Extractable/Leachable Analysis: All of the test methods that fall under this category begin with an extraction that simulates clinical or exaggerated clinical conditions. A device is submerged in a polar and non-polar solvent—like water, hexane, or alcohol—and kept there for the appropriate time and temperature (e.g., human body temperature or greater) for extraction. The extract is then analyzed, which yields quantitative, semi-quantitative, and/or qualitative data, depending on the test method. Four common types of ex tractable and leachable analyses are as follows:
Gas Chromatography-Mass Spectrometry (GC-MS): Provides quantitative data for volatile and semi-volatile organic compounds of small molecular weight.
Liquid Chromatography-Mass Spectrometry (LC-MS): Provides quantitative data by analyzing extracts for nonvolatile molecules. This is very similar to high-performance liquid chromatography (HPLC), though the mass spectrometer enables the detection of lower concentrations (better sensitivity which is important for critical devices, e.g. neonatal, neurological or other sensitive device categories where small quantities of compounds can be problematic).
Inductively Coupled Plasma-Mass Spectrometry (ICP-MS): Specific to detection of metals. This method can specifically identify and quantify metallic compounds, such as heavy metals, that generally do not get metabolized in the body and may lead to a toxic build up or carcinogenicity. (See Figure 1)
Gravimetric Assays: Quant itative method that is non-specific as to the compound(s) found on a device after extraction. This test detects two types of gross contaminant non-volatile residue: surface and leachable. While comparable in purpose to the non-volatile LCMS analysis, it has a faster turnaround time, but does not identify specific compounds. Therefore, it may not be adequate for Class II critical and Class III critical devices with certain target populations where specificity of compounds is needed.
There are other methods for performing chemical characterization related to material structure and compounds, including scanning electron microscope/elemental diffraction spectroscopy (SEM/EDS), nuclear magnetic resonance (NMR), X-ray fluorescence (XRF), and ion chromatography (IC). These methods are typically used for specific investigations or product property assessments.
Once the test data has been collected, a toxicological review of the extractable/leachable compounds is performed for toxicological risk and patient safety. In these dry-lab experiments, each compound is examined one at a time, using existing literature and the standards established by ISO 10993-17 to formulate a toxicological risk assessment. For most devices, the compounds that fall below toxic levels based on Benchmark Dosing (BMD) data or No-Observed-Adverse-Effect-Level (NOAELs) will be safe for patients. BMD is preferred as it incorporates multiple NOAEL values deemed to be safe.

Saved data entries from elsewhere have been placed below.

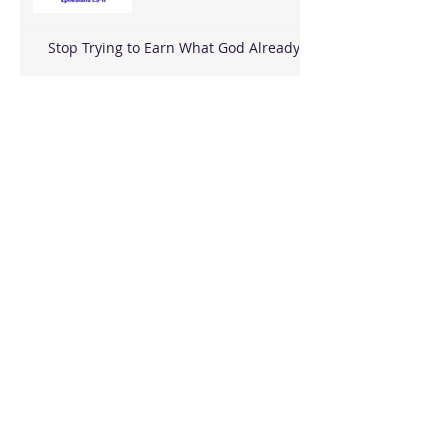
Stop Trying to Earn What God Already
Gave
Archive
August 2026
(3)
3 posts
June 2026
(18)
18 posts
May 2026
(8)
8 posts
April 2026
(16)
16 posts
March 2026
(17)
17 posts
February 2026
(23)
23 posts
January 2026
(28)
28 posts
December 2025
(18)
18 posts
November 2025
(22)
22 posts
October 2025
(24)
24 posts
September 2025
(23)
23 posts
August 2025
(25)
25 posts
July 2025
(29)
29 posts
June 2025
(26)
26 posts
May 2025
(25)
25 posts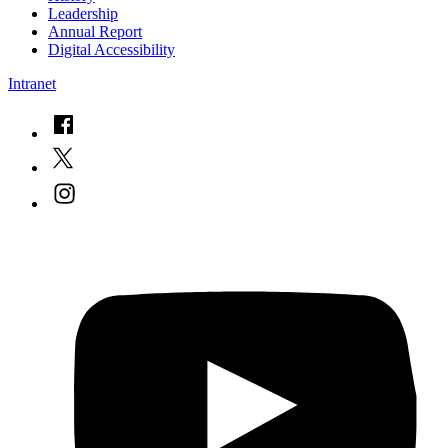
Leadership
Annual Report
Digital Accessibility
Intranet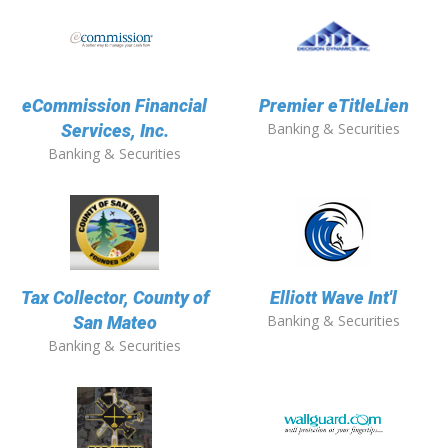
eCommission Financial
Premier eTitleLien
Banking & Securities
Services, Inc.
Banking & Securities
Tax Collector, County of
Elliott Wave Int'l
Banking & Securities
San Mateo
Banking & Securities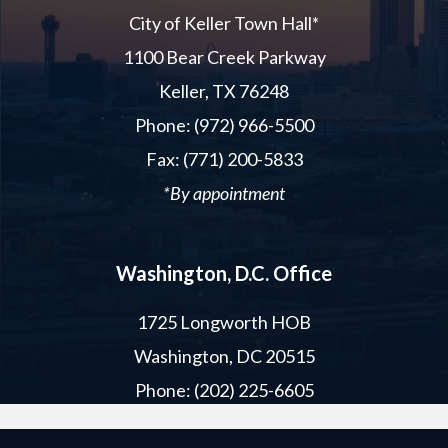
City of Keller Town Hall*
1100 Bear Creek Parkway
Keller, TX 76248
Phone: (972) 966-5500
Fax: (771) 200-5833
*By appointment
Washington, D.C. Office
1725 Longworth HOB
Washington, DC 20515
Phone: (202) 225-6605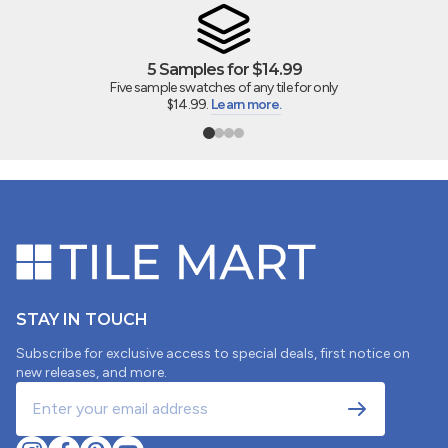
5 Samples for $14.99
Five sample swatches of any tile for only
$14.99.
Learn more.
STAY IN TOUCH
Subscribe for exclusive access to special deals, first notice on
new releases, and more.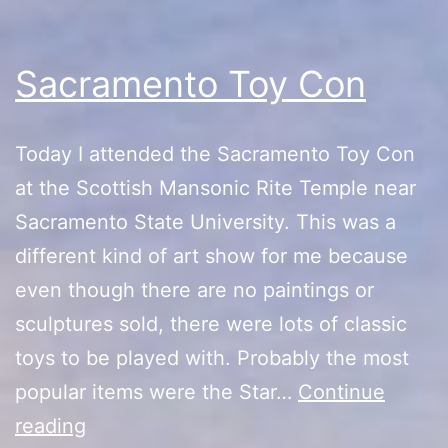
Sacramento Toy Con
Today I attended the Sacramento Toy Con
at the Scottish Mansonic Rite Temple near
Sacramento State University. This was a
different kind of art show for me because
even though there are no paintings or
sculptures sold, there were lots of classic
toys to be played with. Probably the most
popular items were the Star…
Continue
Sacramento
reading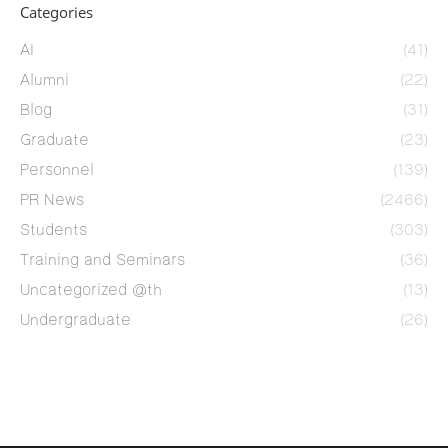
Categories
AI
(41)
Alumni
(22)
Blog
(31)
Graduate
(23)
Personnel
(139)
PR News
(2466)
Students
(303)
Training and Seminars
(36)
Uncategorized @th
(13)
Undergraduate
(26)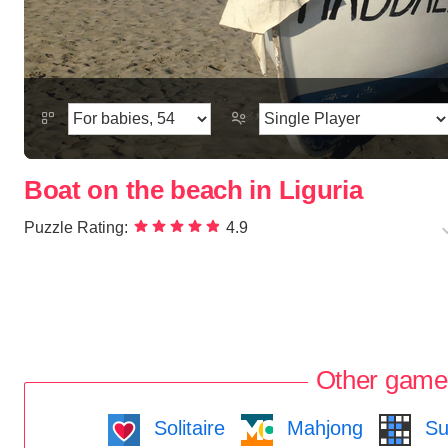
Boat on the beach in Liguria
Puzzle Rating:
4.9
Other game
Solitaire
Mahjong
Su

If large quantities of compounds or toxic compounds are discovered, additional testing may be required to support the toxicological risk assessment.
There are a number of examples of how chemical characterization can be beneficial. Here are some considerations.

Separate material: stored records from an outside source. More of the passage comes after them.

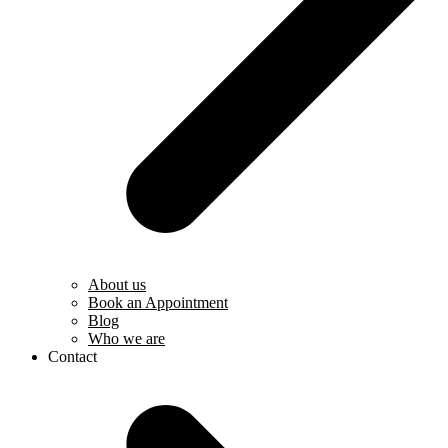
About us
Book an Appointment
Blog
Who we are
Contact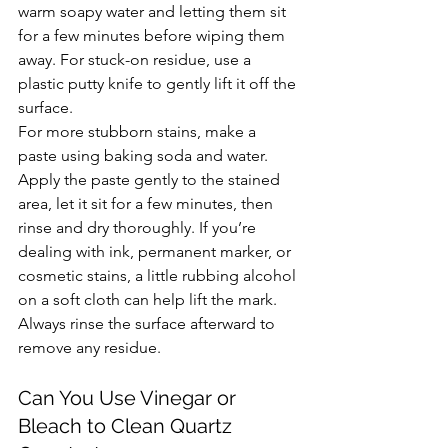
warm soapy water and letting them sit 
for a few minutes before wiping them 
away. For stuck-on residue, use a 
plastic putty knife to gently lift it off the 
surface.
For more stubborn stains, make a 
paste using baking soda and water. 
Apply the paste gently to the stained 
area, let it sit for a few minutes, then 
rinse and dry thoroughly. If you’re 
dealing with ink, permanent marker, or 
cosmetic stains, a little rubbing alcohol 
on a soft cloth can help lift the mark. 
Always rinse the surface afterward to 
remove any residue.
Can You Use Vinegar or 
Bleach to Clean Quartz 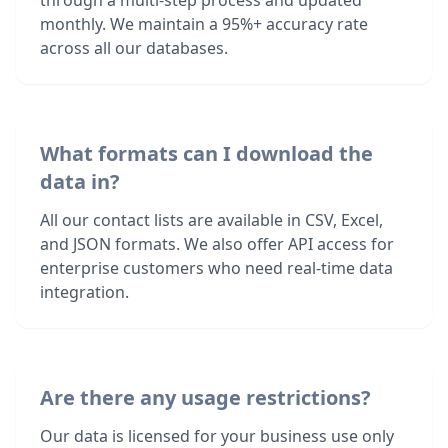
through a multi-step process and updated
monthly. We maintain a 95%+ accuracy rate
across all our databases.
What formats can I download the
data in?
All our contact lists are available in CSV, Excel,
and JSON formats. We also offer API access for
enterprise customers who need real-time data
integration.
Are there any usage restrictions?
Our data is licensed for your business use only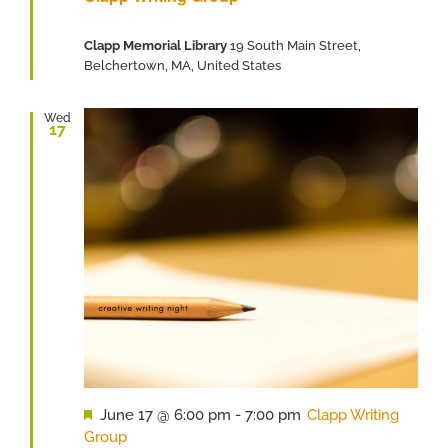
Clapp Memorial Library
19 South Main Street,
Belchertown, MA, United States
Wed
17
Featured
June 17 @ 6:00 pm
-
7:00 pm
Clapp Writing
Group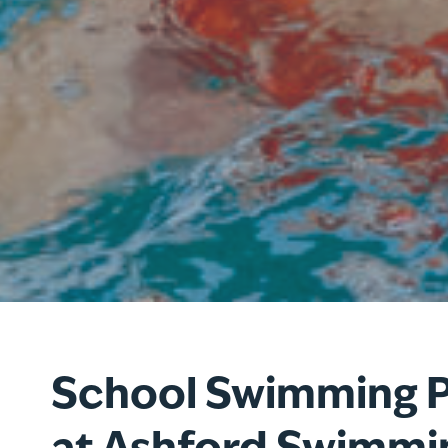
School Swimming 
at Ashford Swimmi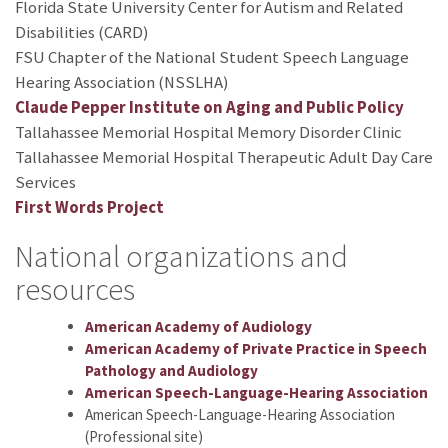
Florida State University Center for Autism and Related
Disabilities (CARD)
FSU Chapter of the National Student Speech Language
Hearing Association (NSSLHA)
Claude Pepper Institute on Aging and Public Policy
Tallahassee Memorial Hospital Memory Disorder Clinic
Tallahassee Memorial Hospital Therapeutic Adult Day Care
Services
First Words Project
National organizations and
resources
American Academy of Audiology
American Academy of Private Practice in Speech
Pathology and Audiology
American Speech-Language-Hearing Association
American Speech-Language-Hearing Association
(Professional site)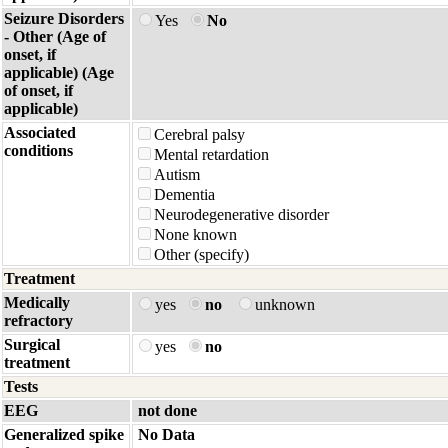
Seizure Disorders
Yes
No
- Other (Age of
onset, if
applicable) (Age
of onset, if
applicable)
Associated
Cerebral palsy
conditions
Mental retardation
Autism
Dementia
Neurodegenerative disorder
None known
Other (specify)
Treatment
Medically
yes
no
unknown
refractory
Surgical
yes
no
treatment
Tests
EEG
not done
Generalized spike
No Data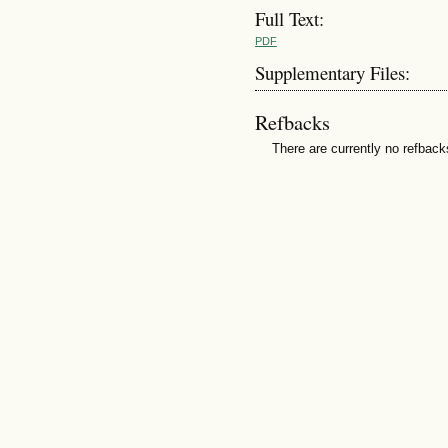
Full Text:
PDF
Supplementary Files:
Refbacks
There are currently no refback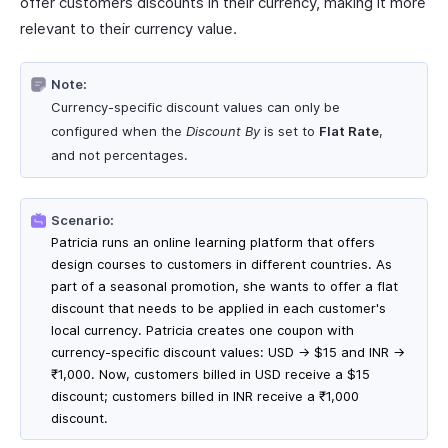
offer customers discounts in their currency, making it more
relevant to their currency value.
Note:
Currency-specific discount values can only be
configured when the
Discount By
is set to
Flat Rate
,
and not percentages.
Scenario:
Patricia runs an online learning platform that offers
design courses to customers in different countries. As
part of a seasonal promotion, she wants to offer a flat
discount that needs to be applied in each customer's
local currency. Patricia creates one coupon with
currency-specific discount values: USD → $15 and INR →
₹1,000. Now, customers billed in USD receive a $15
discount; customers billed in INR receive a ₹1,000
discount.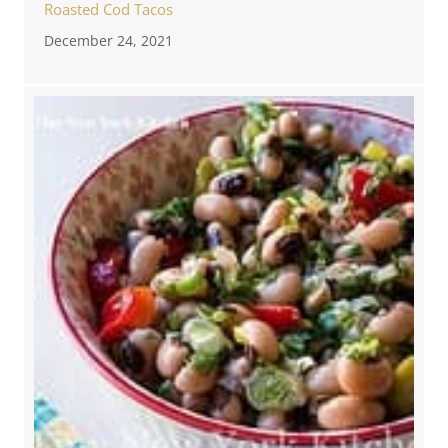
Roasted Cod Tacos
December 24, 2021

Supplier Change: Most medical device manufacturers will have to evaluate the impact of a change to their product or manufacturing process at some point. Chemical characterization can be a good method to use when approaching this issue and documenting the risk for the device history file.

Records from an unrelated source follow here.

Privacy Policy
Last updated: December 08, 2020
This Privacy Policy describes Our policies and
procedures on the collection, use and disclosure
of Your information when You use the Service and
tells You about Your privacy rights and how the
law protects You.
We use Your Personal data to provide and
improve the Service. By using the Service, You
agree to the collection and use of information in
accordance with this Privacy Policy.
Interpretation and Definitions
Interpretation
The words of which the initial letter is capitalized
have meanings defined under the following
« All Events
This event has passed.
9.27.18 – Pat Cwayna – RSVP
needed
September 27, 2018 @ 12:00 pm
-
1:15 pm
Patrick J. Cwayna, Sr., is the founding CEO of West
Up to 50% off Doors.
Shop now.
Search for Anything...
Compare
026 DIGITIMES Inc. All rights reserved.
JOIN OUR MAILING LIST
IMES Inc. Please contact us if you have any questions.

Consider a manufacturer that relies on a specific supplier to provide a component or raw material, such as polypropylene. If that supplier stops supplying polypropylene, or goes out of business, the manufacturer must find a new supplier. Performing a chemical characterization assessment can show the impact of the material change on device safety and can help the manufacturer determine if any biocompatibility tests need to be repeated.
Process Changes: Changes to the manufacturing process can also be accounted for via chemical characterization. Consider a manufacturer that begins using a new, detergent-free cleaning process. Performing a chemical characterization can demonstrate no new harmful materials are being added to the device as part of this new process. This can show that the device coming off the manufacturing line is unchanged by the new cleaning process.
In Lieu of Biocompatibility: It is sometimes possible to use chemical characterization data to justify out of biocompatibility testing requirements. Consider a manufacturer that wants to justify out of performing a genotoxicity test on a metallic material. A full chemical characterization profile of the product can be performed, with leachable/extractable compounds being evaluated for their toxicity. The resulting toxicological risk assessment makes it possible to justify out of performing the genotoxicity test based on the extractable/leachable chemicals and literature research of chemicals. Of course, every scenario is unique, depending on the device, the materials involved, and whether or not there are predicate devices on the market.
Manufacturers should perform a chemical characterization in the course of getting their devices to market, especially Class II or Class III. For example, it would benefit those making devices that include a colorant, as the FDA frequently requests chemical characterization data on colorants, especially regarding their leachability/extractability. The same is true of devices that involve airway contact or repeat exposures through multiple uses.